*** TEXTO PROPORCIONADO

Dra. Ana Cristina Morales Modenesi

En el ejercicio de la bondad, algunas personas resultan con daños diversos al ser sus recipiendarias. Algo inverosímil pero, cierto ya que lo que puede ser bueno para alguien, para otro puede ser dañino. Lo que cabe por pensares que la bondad como cualquier otra cosa, aún las cosas materiales, tendrán que ser muy bien pensadas antes de otorgarlas. Un previo y pequeño escrutinio es inteligente antes de dar.

******

#### ACCIONES REQUERIDAS:
a. Actualiza el pasaje del texto sobre la bondad que va de "Dra. Ana Cristina" a "antes de dar.", cambiando "bondad" por "generosidad".
b. Contesta estas preguntas con lo que dice el texto sobre la bondad:
(i) ¿Qué nombre aparece al comienzo?
(ii) ¿Qué les pasa a algunas personas al recibir la bondad?
(iii) ¿Qué se considera inteligente hacer antes de dar?
Para responder, usa solo el texto sobre la bondad.

*** DATOS PROPORCIONADOS

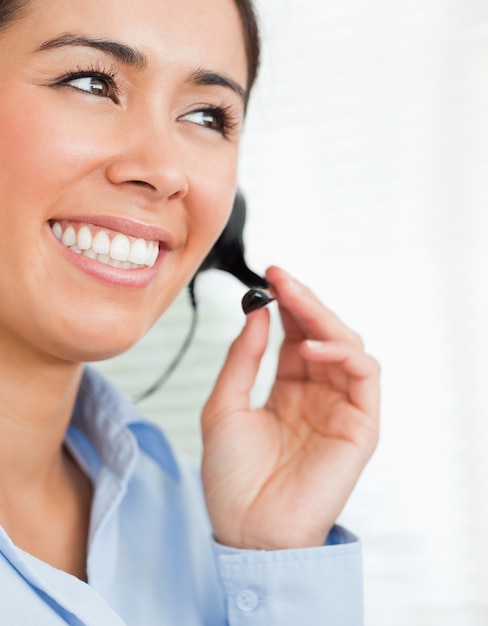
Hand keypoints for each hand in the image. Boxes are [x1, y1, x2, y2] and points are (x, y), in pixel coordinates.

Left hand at [201, 266, 379, 549]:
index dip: (285, 304)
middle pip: (322, 333)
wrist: (247, 532)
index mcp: (288, 389)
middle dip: (304, 301)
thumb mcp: (224, 407)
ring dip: (322, 317)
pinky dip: (342, 352)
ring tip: (292, 299)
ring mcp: (340, 407)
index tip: (268, 276)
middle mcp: (317, 394)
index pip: (294, 334)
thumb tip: (255, 312)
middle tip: (280, 276)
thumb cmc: (232, 479)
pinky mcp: (360, 425)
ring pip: (347, 345)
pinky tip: (310, 346)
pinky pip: (365, 375)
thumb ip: (243, 359)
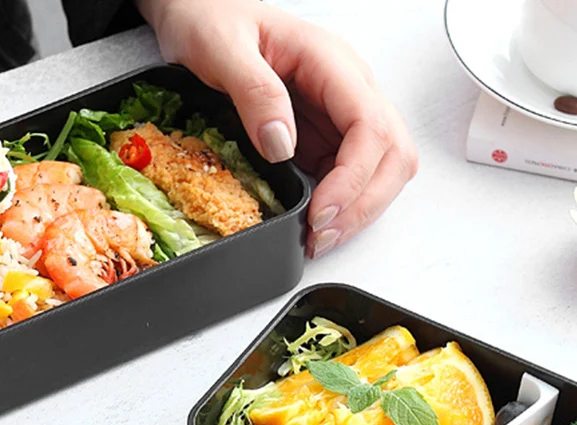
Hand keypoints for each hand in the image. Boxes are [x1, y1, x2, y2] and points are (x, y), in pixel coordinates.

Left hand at [136, 0, 417, 256]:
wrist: (196, 12)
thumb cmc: (210, 19)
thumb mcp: (222, 49)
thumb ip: (254, 92)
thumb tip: (282, 144)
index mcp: (330, 62)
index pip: (370, 126)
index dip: (353, 179)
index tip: (321, 213)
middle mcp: (345, 87)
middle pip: (392, 152)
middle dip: (363, 203)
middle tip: (321, 237)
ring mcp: (336, 112)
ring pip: (380, 167)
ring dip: (357, 209)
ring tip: (318, 239)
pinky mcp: (321, 134)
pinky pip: (348, 173)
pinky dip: (340, 204)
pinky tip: (313, 222)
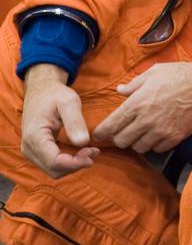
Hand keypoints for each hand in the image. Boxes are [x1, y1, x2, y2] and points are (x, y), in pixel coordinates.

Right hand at [21, 64, 98, 178]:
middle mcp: (28, 148)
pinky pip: (52, 164)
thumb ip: (75, 121)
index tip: (94, 152)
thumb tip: (83, 142)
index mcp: (34, 136)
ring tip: (91, 150)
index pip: (55, 162)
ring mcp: (31, 151)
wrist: (41, 90)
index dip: (76, 163)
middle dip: (76, 164)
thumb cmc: (55, 94)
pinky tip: (82, 151)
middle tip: (95, 151)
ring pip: (53, 170)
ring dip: (73, 164)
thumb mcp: (69, 102)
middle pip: (54, 170)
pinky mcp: (36, 151)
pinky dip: (68, 162)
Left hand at [93, 61, 191, 153]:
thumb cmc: (180, 74)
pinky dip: (155, 144)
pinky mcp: (175, 137)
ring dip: (138, 141)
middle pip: (121, 141)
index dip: (101, 132)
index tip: (100, 133)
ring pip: (138, 147)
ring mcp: (161, 131)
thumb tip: (119, 91)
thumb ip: (134, 84)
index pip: (110, 126)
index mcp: (136, 103)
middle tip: (124, 130)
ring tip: (143, 132)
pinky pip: (157, 149)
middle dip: (120, 137)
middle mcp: (145, 121)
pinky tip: (158, 134)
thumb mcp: (154, 72)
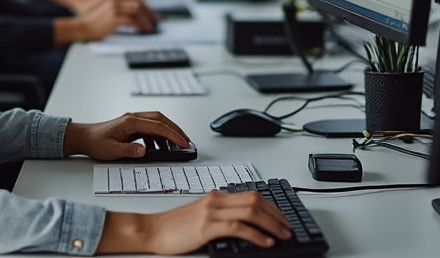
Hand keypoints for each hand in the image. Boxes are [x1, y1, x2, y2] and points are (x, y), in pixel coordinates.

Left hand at [63, 111, 189, 159]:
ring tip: (174, 148)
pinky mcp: (132, 127)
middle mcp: (133, 118)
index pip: (158, 126)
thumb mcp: (112, 150)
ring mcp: (133, 121)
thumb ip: (129, 150)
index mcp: (130, 121)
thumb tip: (145, 150)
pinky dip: (157, 138)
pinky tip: (158, 148)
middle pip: (161, 119)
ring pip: (156, 123)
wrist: (84, 137)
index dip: (173, 135)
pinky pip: (149, 129)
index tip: (183, 143)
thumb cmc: (96, 142)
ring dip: (167, 134)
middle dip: (175, 130)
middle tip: (186, 142)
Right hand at [76, 0, 158, 36]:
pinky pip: (131, 20)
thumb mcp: (108, 12)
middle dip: (149, 13)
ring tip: (150, 27)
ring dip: (146, 19)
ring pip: (137, 10)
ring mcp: (115, 9)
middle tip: (155, 21)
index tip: (153, 16)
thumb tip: (133, 18)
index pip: (136, 0)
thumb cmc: (94, 22)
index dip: (147, 8)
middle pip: (139, 3)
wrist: (82, 26)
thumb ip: (119, 11)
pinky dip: (139, 25)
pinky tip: (142, 29)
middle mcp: (116, 2)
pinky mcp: (113, 19)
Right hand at [97, 190, 291, 254]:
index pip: (251, 195)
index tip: (282, 219)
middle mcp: (216, 200)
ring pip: (251, 211)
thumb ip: (220, 215)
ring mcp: (211, 211)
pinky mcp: (207, 226)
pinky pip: (238, 227)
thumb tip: (244, 225)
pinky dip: (256, 234)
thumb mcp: (201, 217)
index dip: (271, 207)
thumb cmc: (174, 227)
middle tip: (288, 228)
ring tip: (282, 235)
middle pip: (255, 200)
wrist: (151, 230)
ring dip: (271, 224)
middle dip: (276, 215)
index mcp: (216, 196)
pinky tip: (265, 242)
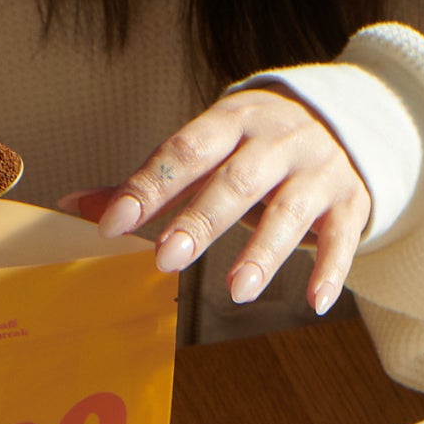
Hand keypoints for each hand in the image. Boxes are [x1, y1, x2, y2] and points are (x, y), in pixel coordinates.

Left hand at [61, 88, 368, 314]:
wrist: (349, 123)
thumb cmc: (258, 147)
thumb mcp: (209, 149)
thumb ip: (150, 181)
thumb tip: (73, 207)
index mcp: (233, 120)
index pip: (185, 150)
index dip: (149, 186)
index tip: (114, 224)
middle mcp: (277, 140)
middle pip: (237, 180)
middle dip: (202, 219)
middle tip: (167, 259)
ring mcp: (318, 170)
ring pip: (290, 211)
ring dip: (263, 252)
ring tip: (236, 292)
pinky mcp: (350, 202)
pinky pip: (342, 239)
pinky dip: (330, 270)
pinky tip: (314, 303)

******

#### SOLUCIONES:
a.
Dra. Ana Cristina Morales Modenesi

En el ejercicio de la generosidad, algunas personas resultan con daños diversos al ser sus recipiendarias. Algo inverosímil pero, cierto ya que lo que puede ser bueno para alguien, para otro puede ser dañino. Lo que cabe por pensares que la generosidad como cualquier otra cosa, aún las cosas materiales, tendrán que ser muy bien pensadas antes de otorgarlas. Un previo y pequeño escrutinio es inteligente antes de dar.

b.
(i) Dra. Ana Cristina Morales Modenesi.
(ii) Resultan con daños diversos.
(iii) Un previo y pequeño escrutinio.